- Hands-On Q-Learning with Python
- Nazia Habib
- 513字
- 2021-06-24 15:13:08
What is RL?
An RL agent is an optimization process that learns from experience, using data from its environment that it has collected through its own observations. It starts out knowing nothing about a task explicitly, learns by trial and error about what happens when it makes decisions, keeps track of successful decisions, and makes those same decisions under the same circumstances in the future.
In fields other than AI, RL is also referred to as dynamic programming. It takes much of its basic operating structure from behavioral psychology, and many of its mathematical constructs such as utility functions are taken from fields such as economics and game theory.
Let's get familiar with some key concepts in RL:
- Agent: This is the decision-making entity.
- Environment: This is the world in which the agent operates, such as a game to win or task to accomplish.
- State: This is where the agent is in its environment. When you define the states that an agent can be in, think about what it needs to know about its environment. For example, a self-driving car will need to know whether the next traffic light is red or green and whether there are pedestrians in the crosswalk; these are defined as state variables.
- Action: This is the next move that the agent chooses to take.
- Reward: This is the feedback that the agent gets from the environment for taking that action.
- Policy: This is a function to map the agent's states to its actions. For your first RL agent, this will be as simple as a lookup table, called the Q-table. It will operate as your agent's brain.

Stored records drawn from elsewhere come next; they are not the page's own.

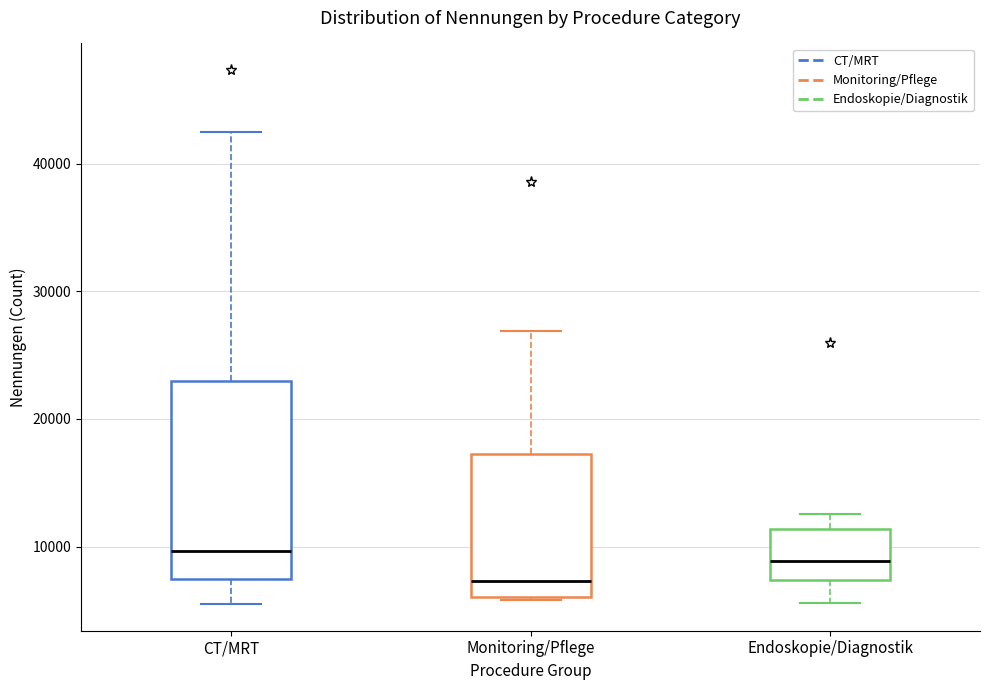

Reading left to right, read every box against the y-axis: the position of its median line, the range the box covers, and the ends of its whiskers. The values are not printed on the chart, so give them approximately, as read against the axis.

CT/MRT: median 10000, box 7000 to 23000, whiskers 6000 to 42000
Monitoring/Pflege: median 7000, box 6000 to 17000, whiskers 6000 (just below the box's lower edge) to 27000
Endoskopie/Diagnostik: median 9000, box 7000 to 11000, whiskers 6000 to 13000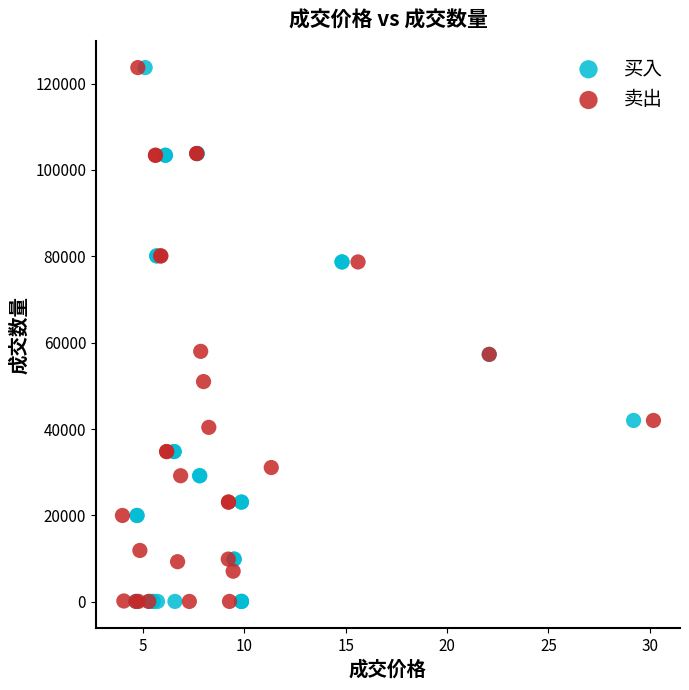

What are all the series names shown in the legend?

买入, 卖出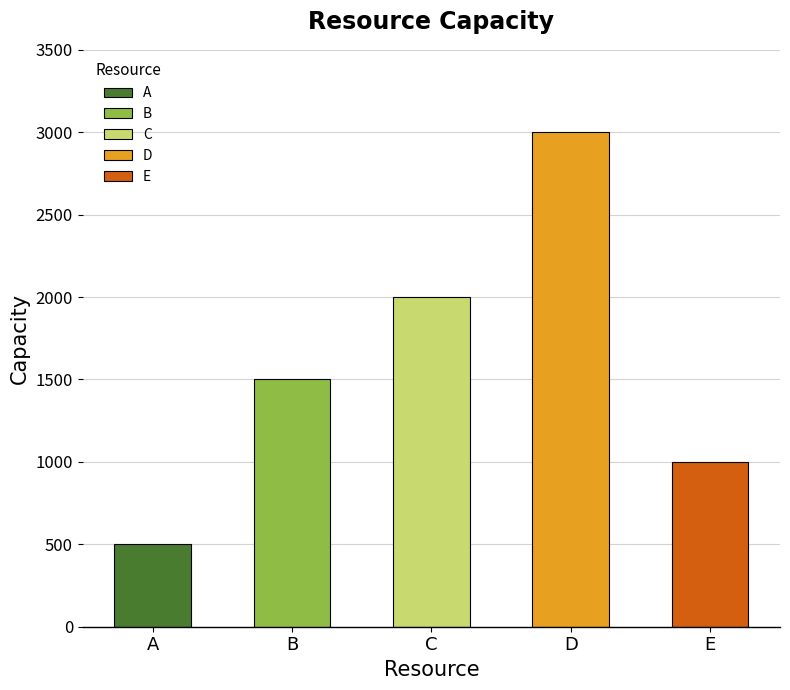

Count the number of values greater than 1500.

2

- Value: This is the future reward that an agent would receive by taking an action based on the future actions it could take. This is separate from the immediate reward it will get from taking that action (the value is also commonly called the utility).
The first type of RL agent that you will create is a model-free agent. A model-free RL agent does not know anything about a state that it has not seen, and so will not be able to estimate the value of the reward that it will receive from an unknown state. In other words, it cannot generalize about its environment. We will explore the differences between model-free learning and model-based learning in greater depth later in the book.

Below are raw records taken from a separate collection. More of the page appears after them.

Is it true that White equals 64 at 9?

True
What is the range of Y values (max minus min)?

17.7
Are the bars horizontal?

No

The two major model-free RL algorithms are called Q-learning and state-action-reward-state-action (SARSA). The algorithm that we will use throughout the book is Q-learning.
As we will see in the SARSA versus Q-learning – on-policy or off? section comparing the two algorithms, Q-learning can be treated as a variant of SARSA. We choose to use Q-learning as our introductory RL algorithm because it is relatively simple and straightforward to learn. As we build on and increase our RL skills, we can branch out into other algorithms that may be more complicated to learn, but they will give us better results.